Archery at Turtle Camp
Turtle Camp does seem to have a long-term positive effect. (See The IHS Primary Care Provider, Volume 30 Number 7, 2005, pages 180-181.)  We were told that Turtle Camp kids are monitored and a reunion is held about 6 months later to see how they’re doing on the goals they set regarding activity and nutrition. Only a very small number of the kids who have been to Turtle Camp have developed diabetes as teens. Turtle Camp was among the programs that won an Indian Health Service National Health Promotion/Disease Prevention award for exceptional performance in 2009. (See American Indian Horizons, Spring 2009, page 11.)

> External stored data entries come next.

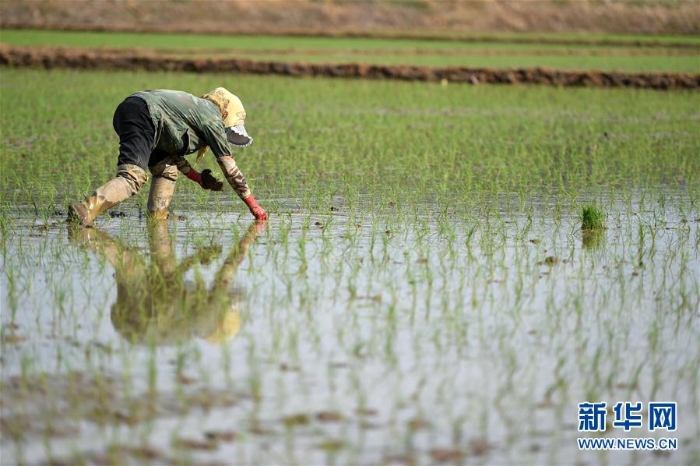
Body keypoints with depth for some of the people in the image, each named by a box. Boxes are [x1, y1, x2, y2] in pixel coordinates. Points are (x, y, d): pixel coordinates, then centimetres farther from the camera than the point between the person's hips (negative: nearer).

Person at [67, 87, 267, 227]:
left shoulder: (196, 108, 31)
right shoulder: (212, 118, 7)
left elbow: (173, 151, 32)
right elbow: (229, 167, 8)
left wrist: (198, 177, 25)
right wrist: (253, 205, 14)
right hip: (143, 118, -10)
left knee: (167, 167, 22)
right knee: (133, 178, -24)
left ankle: (157, 216, 13)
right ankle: (84, 212, -42)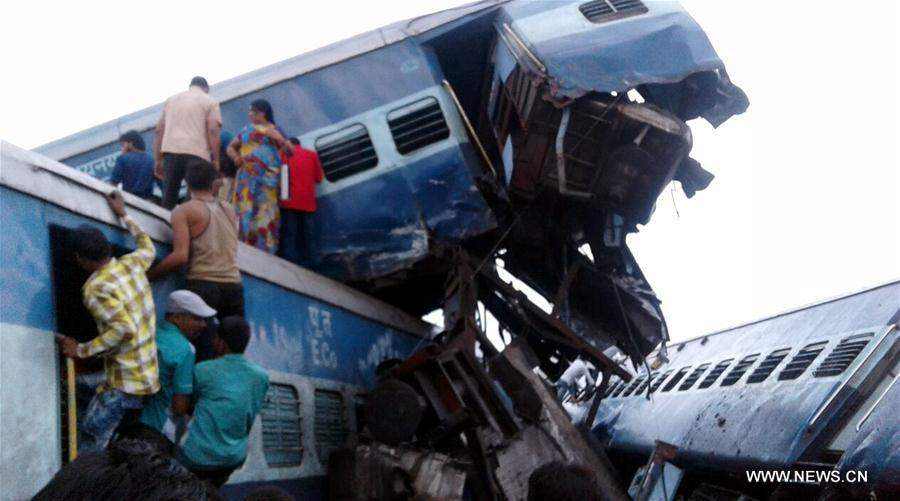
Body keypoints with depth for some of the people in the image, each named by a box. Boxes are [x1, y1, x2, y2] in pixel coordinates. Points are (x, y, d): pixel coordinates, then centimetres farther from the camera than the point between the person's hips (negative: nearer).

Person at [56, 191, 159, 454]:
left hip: (126, 382, -8)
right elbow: (148, 247, 28)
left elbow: (124, 329, -27)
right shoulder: (131, 263, 4)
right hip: (149, 376, 8)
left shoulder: (95, 288, -16)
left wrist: (81, 350, -17)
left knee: (89, 446, -9)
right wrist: (123, 215, 37)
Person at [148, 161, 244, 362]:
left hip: (203, 286, -5)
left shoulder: (184, 211, 3)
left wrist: (149, 274, 2)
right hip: (233, 287, 5)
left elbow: (181, 256, -8)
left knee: (204, 356, -10)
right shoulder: (228, 209, 19)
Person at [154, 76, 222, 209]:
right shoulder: (210, 102, 10)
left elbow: (159, 130, 17)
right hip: (196, 153, -4)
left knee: (168, 200, 6)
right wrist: (216, 160, -2)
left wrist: (158, 160, 17)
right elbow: (213, 131, -3)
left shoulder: (171, 100, 23)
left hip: (171, 152, 4)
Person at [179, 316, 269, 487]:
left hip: (198, 456, -3)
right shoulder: (262, 376, -2)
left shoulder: (202, 370, -10)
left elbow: (187, 405, 8)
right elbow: (251, 417, 9)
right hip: (234, 457, 3)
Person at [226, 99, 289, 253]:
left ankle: (264, 249, -8)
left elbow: (290, 151, 1)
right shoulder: (246, 130, 17)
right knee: (246, 211, -3)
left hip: (267, 177, -3)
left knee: (265, 213, -8)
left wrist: (279, 140, -16)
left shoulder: (274, 130, 7)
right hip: (247, 177, 3)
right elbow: (231, 147, 18)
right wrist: (235, 157, -3)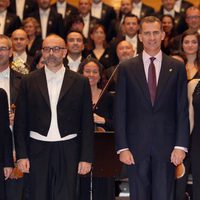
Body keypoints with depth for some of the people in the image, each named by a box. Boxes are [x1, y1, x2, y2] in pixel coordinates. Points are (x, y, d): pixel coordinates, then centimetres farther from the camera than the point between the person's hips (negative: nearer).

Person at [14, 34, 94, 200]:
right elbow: (20, 122, 6)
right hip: (38, 150, 1)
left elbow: (87, 123, 4)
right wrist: (21, 155, -1)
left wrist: (86, 157, -2)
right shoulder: (29, 81, 6)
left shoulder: (80, 82, 5)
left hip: (68, 152, -1)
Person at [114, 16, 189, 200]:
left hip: (166, 145, 0)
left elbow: (182, 110, 4)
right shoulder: (126, 68, 5)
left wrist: (181, 145, -5)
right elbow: (120, 112, 3)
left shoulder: (177, 68, 6)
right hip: (136, 146, 0)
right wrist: (122, 147, -4)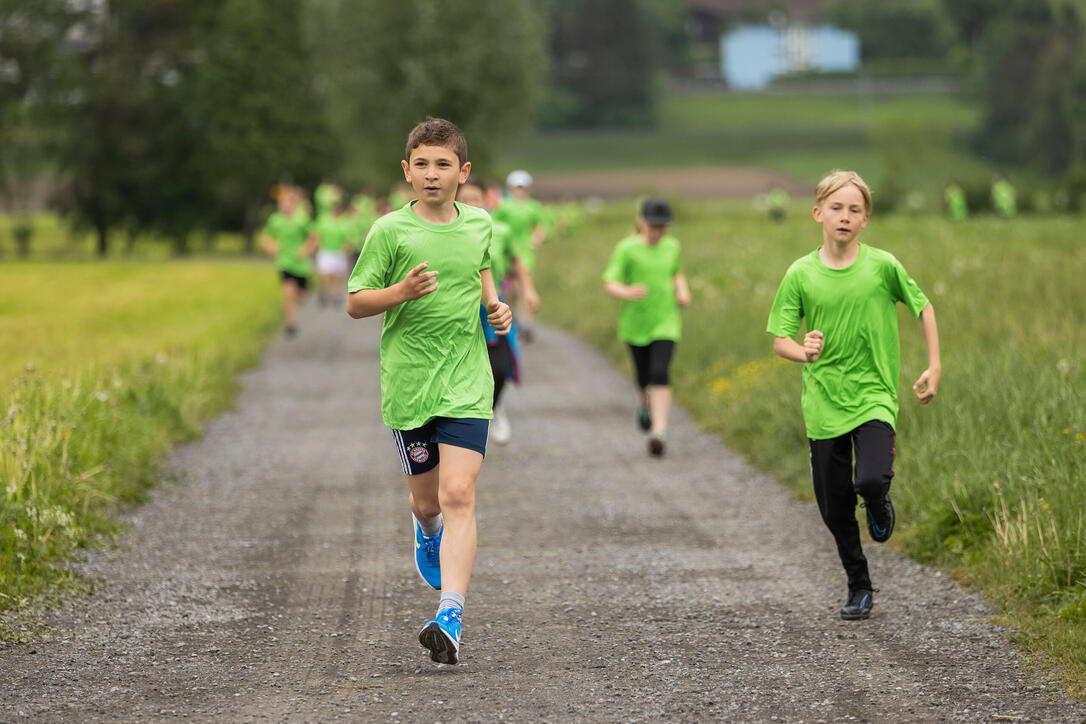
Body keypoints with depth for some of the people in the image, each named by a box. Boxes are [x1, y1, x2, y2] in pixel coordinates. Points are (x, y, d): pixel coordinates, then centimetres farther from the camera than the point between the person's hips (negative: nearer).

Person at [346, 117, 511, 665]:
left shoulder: (478, 224, 6)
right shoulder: (390, 230, -6)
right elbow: (355, 303, -3)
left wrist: (494, 304, 10)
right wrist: (402, 292, -21)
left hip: (467, 385, 1)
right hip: (408, 384, -1)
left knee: (459, 496, -14)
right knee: (427, 499, 12)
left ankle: (450, 615, -18)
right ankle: (428, 532, 51)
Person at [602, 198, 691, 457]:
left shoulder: (671, 246, 4)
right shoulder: (627, 249, -10)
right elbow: (610, 284, -15)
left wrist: (683, 290, 5)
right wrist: (627, 293, -35)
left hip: (665, 323, 1)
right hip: (636, 323, -1)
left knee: (660, 374, -16)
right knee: (644, 376, 13)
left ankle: (659, 432, -22)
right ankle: (646, 402, 48)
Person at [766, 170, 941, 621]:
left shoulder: (882, 266, -4)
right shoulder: (801, 274, -2)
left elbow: (923, 308, 10)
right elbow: (779, 339, 0)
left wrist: (934, 368, 7)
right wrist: (803, 350, -22)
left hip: (873, 397, -2)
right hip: (823, 402, 2)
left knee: (872, 480, -25)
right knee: (834, 507, 6)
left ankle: (879, 505, 13)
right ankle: (859, 587, 26)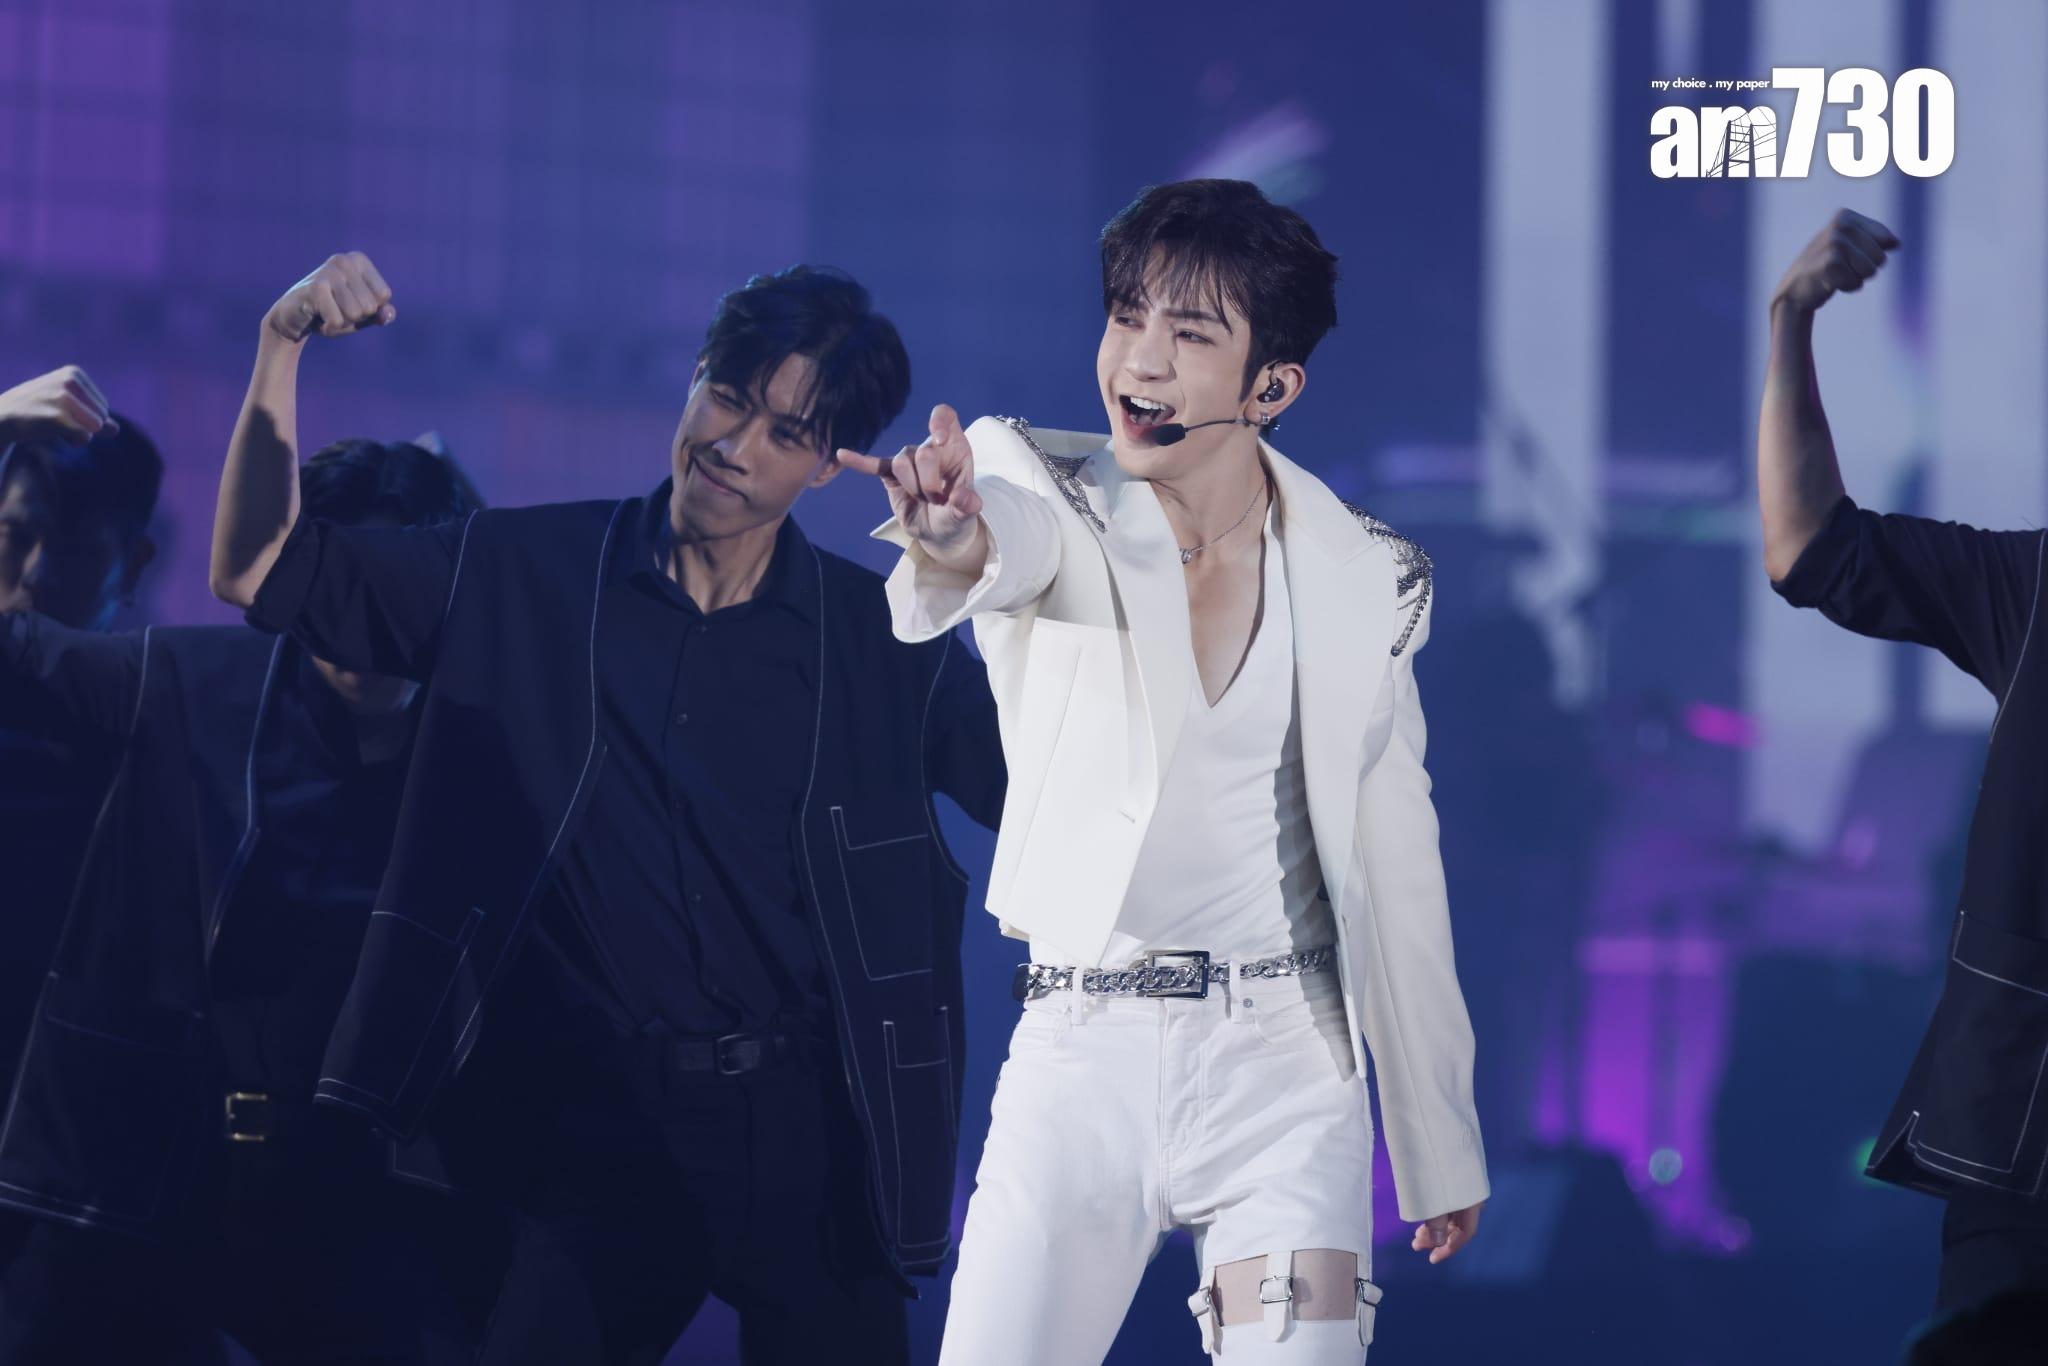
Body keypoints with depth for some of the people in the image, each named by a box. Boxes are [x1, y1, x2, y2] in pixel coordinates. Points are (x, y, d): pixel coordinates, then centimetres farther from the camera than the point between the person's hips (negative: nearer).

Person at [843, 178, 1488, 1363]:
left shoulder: (1366, 578, 1)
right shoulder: (1051, 496, -4)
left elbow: (1396, 872, 9)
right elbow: (1010, 533, -30)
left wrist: (1444, 1149, 14)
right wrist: (951, 543, -56)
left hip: (1283, 1057, 0)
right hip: (1080, 1053, 0)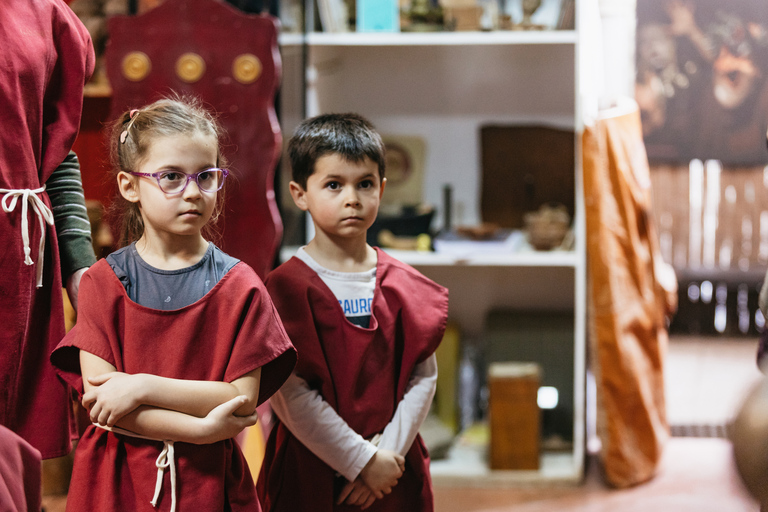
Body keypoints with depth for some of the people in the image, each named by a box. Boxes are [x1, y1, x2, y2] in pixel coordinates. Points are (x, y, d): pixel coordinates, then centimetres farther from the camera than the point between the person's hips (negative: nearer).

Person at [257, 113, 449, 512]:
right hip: (309, 476, -3)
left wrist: (388, 451, -10)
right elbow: (289, 394, -14)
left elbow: (423, 375, 2)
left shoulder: (403, 285, 4)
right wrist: (363, 460, -14)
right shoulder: (288, 285, -9)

In addition to Turtle Camp, the clinic offers a huge number of other facilities and programs focused on wellness for people of all ages. For example:
  • A large fitness center with treadmills, stair-steppers, weight equipment, fitness classes, and personal trainers. About 60 people/day use this center.
  • Get-SET – a 12-week exercise, weight-loss, and diabetes prevention program for adults
  • Moccasin Movers – an exercise program for elders
  • Project POWER (Providing Opportunities for Wellness, Exercise and Recreation) – a fitness program for youth and families
  • A separate WIC clinic for pregnant and breastfeeding mothers and their children up to the age of 5
    Offering nutritious recipes
    
  • Lunch-time talks on preparing nutritious, inexpensive food, including recipes and the costs of preparation. Participation is usually 40-60 people/day.
The wellness center at the clinic also makes a special effort to improve the nutrition of all patients. To supplement the work of staff dieticians, the clinic hosts dietetics interns from the University of Oklahoma. We helped intern Jenny Graef distribute information at a National Nutrition Month display in the clinic lobby. We offered recipes for “Eating Well on a Budget” as well as handouts on local farmer’s markets, how to incorporate more exercise into your day, and tips on eating more fiber, fruits and vegetables. 

These and other programs run by the clinic are having the desired effects. The clinic exceeded the goals for diabetes control set by the Oklahoma City Area Indian Health Service (as well as all but one of the other medical goals), and individual patients are lowering their risk for diabetes by controlling their weight and eating healthier food. (See American Indian Horizons, Fall 2010, pages 6- 7.)

Multi-media Image by Shan Goshorn
One more thing about the clinic that impressed us:  it’s not just a full-service clinic. It’s an entire community, focused on the overall physical, behavioral, and spiritual well-being of its American Indian members. A powerful symbol of this holistic approach is that the clinic has five partner Native American artists whose work adorns the corridors of the clinic. (See American Indian Horizons, Fall 2010, pages 48-49.) Here’s an example we particularly liked, a work by Shan Goshorn, Eastern Band Cherokee.

As Steve Barse said in describing the broad approach of the Oklahoma City Indian Clinic, “5 fingers make a fist. The fist is more powerful than the fingers alone.”